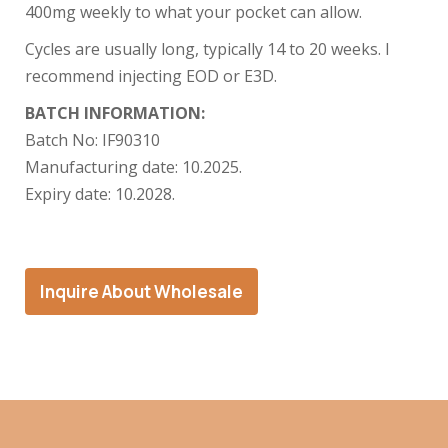
400mg weekly to what your pocket can allow.
Cycles are usually long, typically 14 to 20 weeks. I
recommend injecting EOD or E3D.
BATCH INFORMATION:
Batch No:
IF90310
Manufacturing date: 10
.2025.
Expiry date: 10
.2028.
Inquire About Wholesale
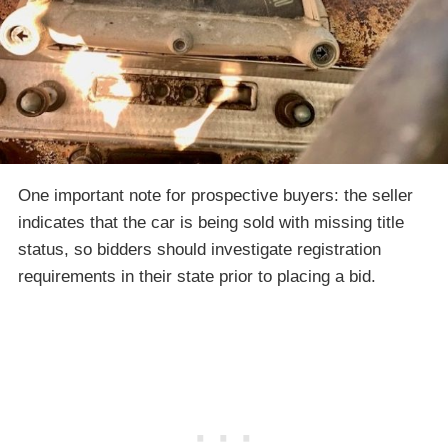
One important note for prospective buyers: the seller
indicates that the car is being sold with missing title
status, so bidders should investigate registration
requirements in their state prior to placing a bid.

........

(TASK DESCRIPTION):
What is needed is an exact copy of the data, without any pictures.

(ANSWER TO THIS TASK):
400mg weekly to what your pocket can allow.
Cycles are usually long, typically 14 to 20 weeks. I
recommend injecting EOD or E3D.
BATCH INFORMATION:
Batch No:
IF90310
Manufacturing date: 10
.2025.
Expiry date: 10
.2028.
Inquire About Wholesale
One important note for prospective buyers: the seller
indicates that the car is being sold with missing title
status, so bidders should investigate registration
requirements in their state prior to placing a bid.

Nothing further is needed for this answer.